The fear of missing out on something better when you commit too early can ruin a relationship. “The grass is greener on the other side,” goes the saying that highlights how human psychology works. Since we are more inclined to believe that there is something better out there, the quicker we commit, the more likely we are to believe that we have settled.
In non-exclusive dating, there is no fear of missing out. When you choose to commit, it is with the certainty that the person you choose is the best one.
Cons Of Non-Exclusive Dating
All the drawbacks of not committing are also the drawbacks of non-exclusive dating. In this section, we will explore these downsides in detail.
Different Timelines Of Commitment
If you and your potential partner decide to date non-exclusively, you don’t know if there will be any commitment down the line. By the time you decide you want to make things exclusive with them, they might find someone they like better. The opposite can happen too. If commitment is what you want, kicking the can down the road might not be the best path to it.
Jealousy and Drama
Mature adults can handle non-exclusive dating, but not everyone you date non-exclusively will be a mature adult about it. The chances of jealousy, drama, and even stalking are higher during the non-exclusive dating period. But on the flip side, that might be the reason you should not date exclusively. The drama is the drawback, but the insecurity it exposes can save you from future drama.
Should I Discuss Exclusivity On The First Date?
You can discuss exclusivity on the first date, though it might come off as too forward. Generally, it is better to wait for the third date to discuss exclusivity and commitment. Even then, positioning it as an ultimatum can turn off the other party.
Non-exclusive dating is the period in dating where neither party has committed to exclusivity.
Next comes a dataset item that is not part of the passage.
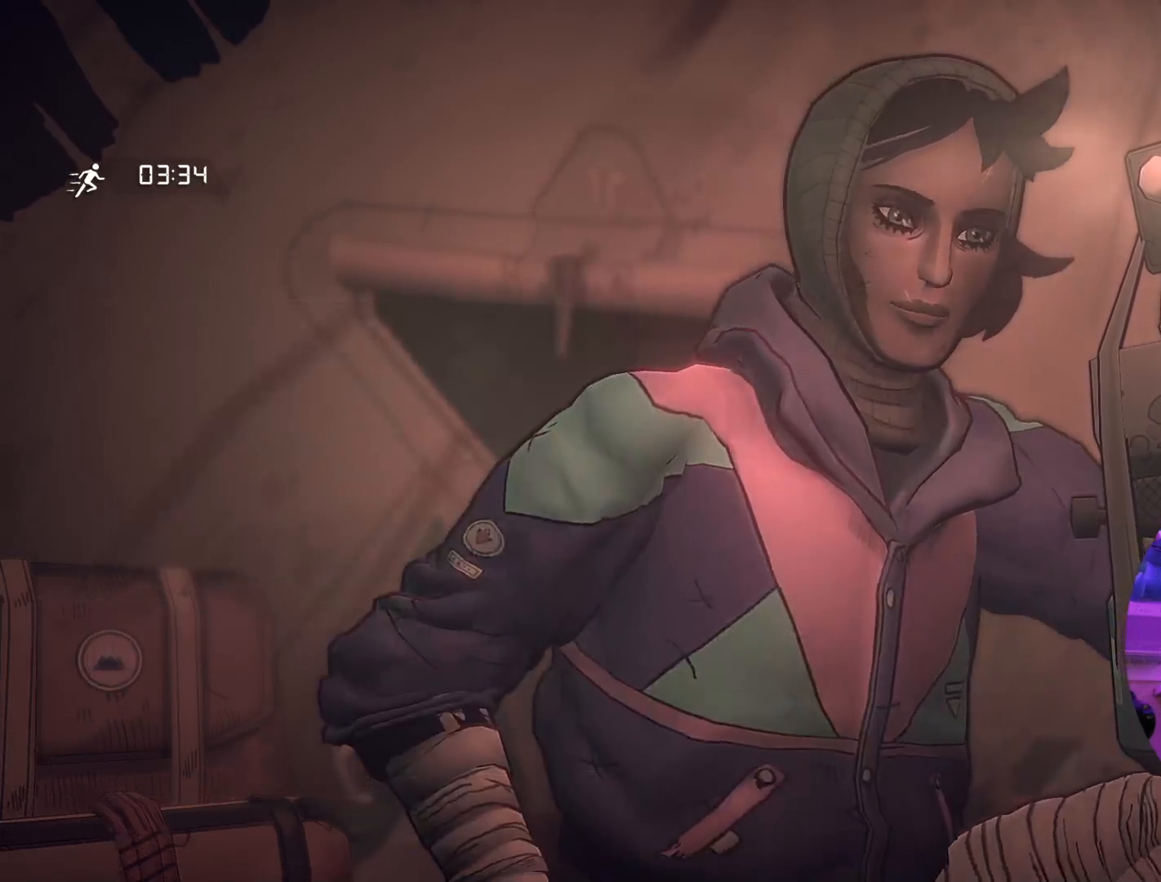
{"buttons": [], "left_stick": "center", "right_stick": "center", "events": [[67, "X", "up"]]}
It is often confused with polyamory, which is a way of life as opposed to a phase.
At this point, you should know that the first date is non-exclusive. But you can demand exclusivity from the second date onward, though that will limit the number of people wanting to go on the second date.
On the flip side, you can continue dating non-exclusively for years, and that will expand your options.
Non-exclusive dating can last from one to three dates on average, but even after that, you cannot assume exclusivity until it is declared. Only when you and your partner agree to make things exclusive can you expect them to keep things exclusive.